Réélu à la tête du pays en mai 2023, le président turc Recep Tayyip Erdogan espérait enchaîner avec une nouvelle victoire aux élections municipales, tenues dimanche. Il n’en sera rien. Le dépouillement de près de 99% des urnes à l’échelle nationale confirme que l’opposition turque a infligé au parti AKP (Parti de la justice et du développement, islamo-conservateur) du chef de l’État sa pire débâcle électorale en deux décennies.
Le principal parti de l’opposition, le CHP (social-démocrate), a revendiqué sa victoire à Istanbul et Ankara, les deux plus grandes villes de Turquie et raflé de nombreuses autres, comme Bursa, grande ville industrielle du nord-ouest acquise à l’AKP depuis 2004.
La proclamation des résultats définitifs par la Haute commission électorale (YSK) attendue dans la journée de lundi confirmera ces résultats, déjà intégrés par les principaux intéressés, dont le chef de l’État. Depuis le siège de son parti à Ankara et devant une foule abattue, inhabituellement silencieuse, le président turc a promis de «respecter la décision de la Nation».
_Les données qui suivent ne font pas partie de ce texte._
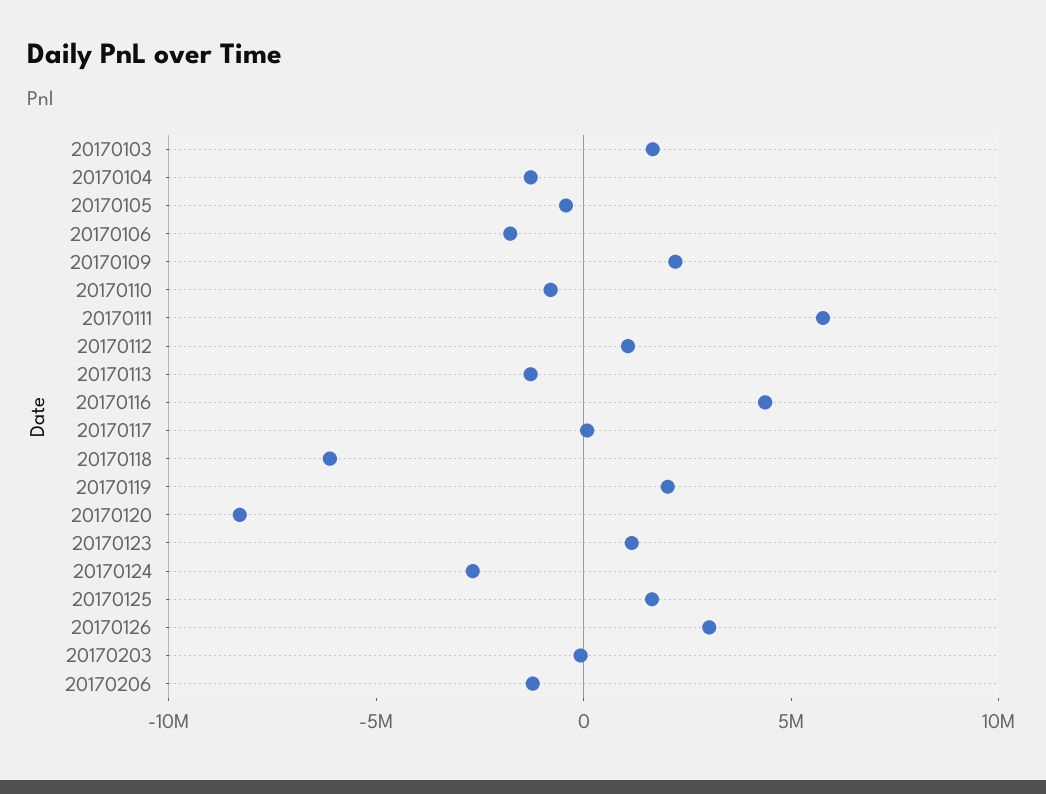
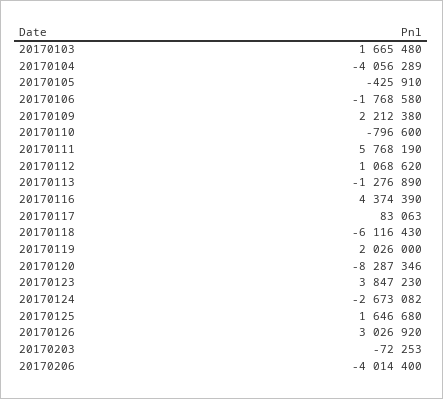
20170104: -1000000 -> -4056289
20170123: 1000000 -> 3847230
20170206: -1000000 -> -4014400

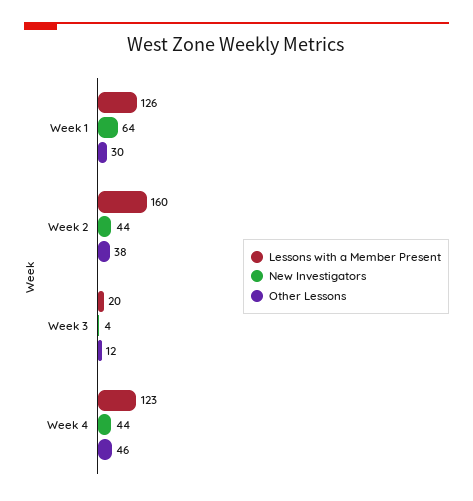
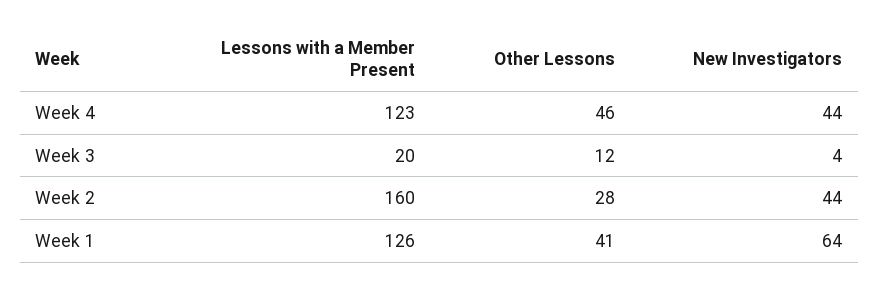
Other Lessons, Week 1: 30 -> 41
Other Lessons, Week 2: 38 -> 28

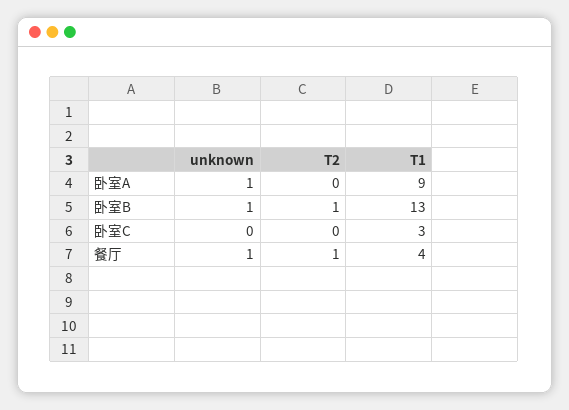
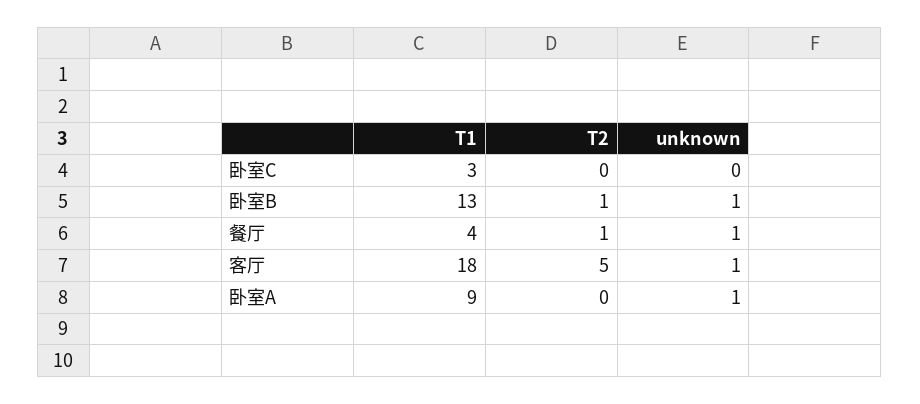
T1, 客厅: none -> 18
T2, 客厅: none -> 5
unknown, 客厅: none -> 1

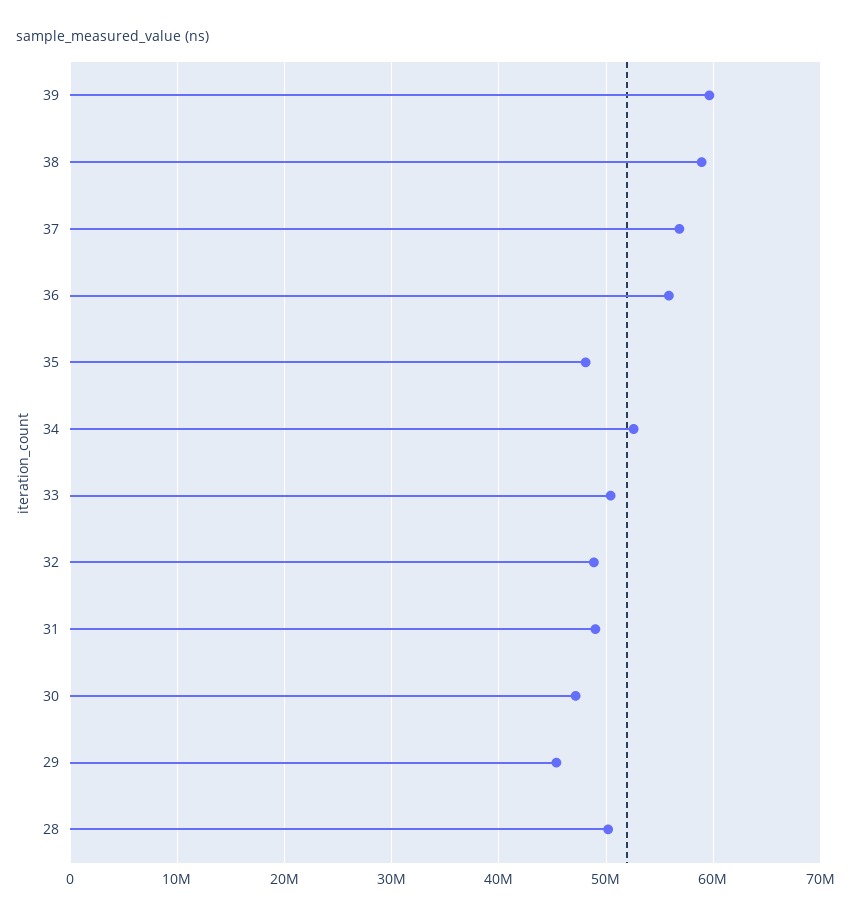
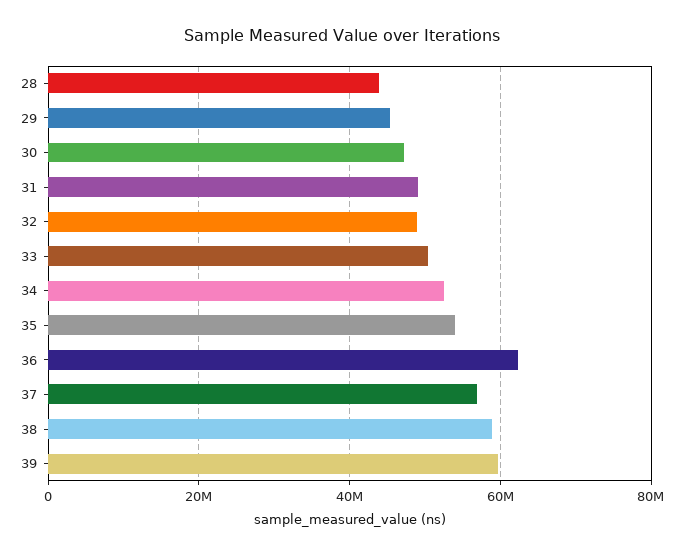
36: 56000000 -> 62000000
35: 48000000 -> 54000000
28: 50000000 -> 44000000

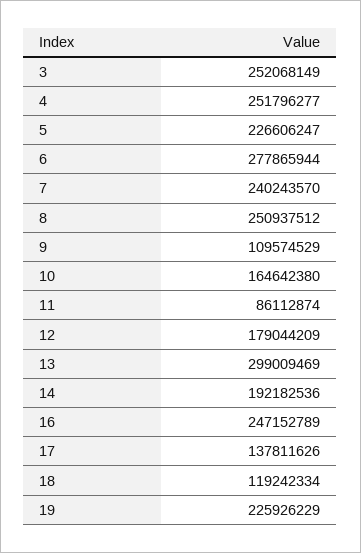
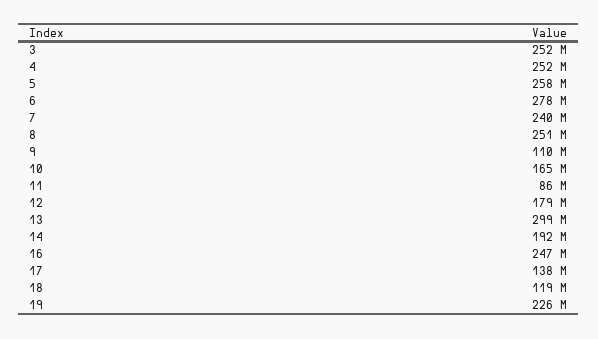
5: 226606247 -> 258000000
Peu auparavant, le maire sortant d’Istanbul, Ekrem Imamoglu, avait annoncé sa réélection à la tête de la plus grande ville de Turquie, qu’il a conquise en 2019, sans même attendre la proclamation des résultats officiels. «Ce soir la démocratie va déferler (...) sur les places, dans les rues, les universités, les cafés et les restaurants d’Istanbul», a lancé l’édile face à des dizaines de milliers de ses partisans, exultant, accourus devant le siège de la municipalité, sous une déferlante de drapeaux turcs et de fumigènes.
À Ankara, le maire CHP Mansur Yavas, largement en tête, avait lui aussi déjà revendiqué la victoire, affirmant devant une foule en liesse que «ceux qui ont été ignorés ont envoyé un message clair à ceux qui dirigent ce pays». «Les électeurs ont choisi de changer le visage de la Turquie», a estimé le chef du CHP, Ozgur Ozel.
Percée en Anatolie
Outre Izmir (ouest), troisième ville du pays et fief du CHP, et Antalya (sud) où les partisans de l’opposition ont commencé à célébrer la victoire dans les rues, la principale formation de l’opposition a réalisé une percée spectaculaire en Anatolie. Elle fait la course en tête dans des chefs-lieux de provinces longtemps tenus par l’AKP, selon des résultats quasi définitifs qui ont pris de court les observateurs.
Le président Erdogan, âgé de 70 ans, dont 21 au pouvoir, avait jeté tout son poids dans la campagne, en particulier à Istanbul, dont il fut le maire dans les années 1990 et qui a basculé dans l’opposition en 2019. Mais l’engagement du chef de l’État, qui a annoncé début mars que ces élections étaient «ses dernières», n’a pas suffi.
Les candidats de l’AKP se sont toutefois maintenus en tête dans plusieurs grandes villes d’Anatolie (Konya, Kayseri, Erzurum) et de la mer Noire (Rize, Trabzon), bastions du président Erdogan, tandis que le parti pro-kurde DEM s’assurait une confortable avance dans plusieurs grandes villes du sud-est à majorité kurde, dont Diyarbakir, la capitale informelle des Kurdes de Turquie.
Tout au long de la campagne, le président Erdogan a enchaîné les meetings, bénéficiant d’un temps d’antenne illimité sur les télévisions publiques. La défaite de son parti, notamment à Istanbul, sera lourde de conséquences. Le maire d’Istanbul, abonné au podium des personnalités politiques préférées des Turcs, disposera une fois élu d’un boulevard vers la présidentielle de 2028.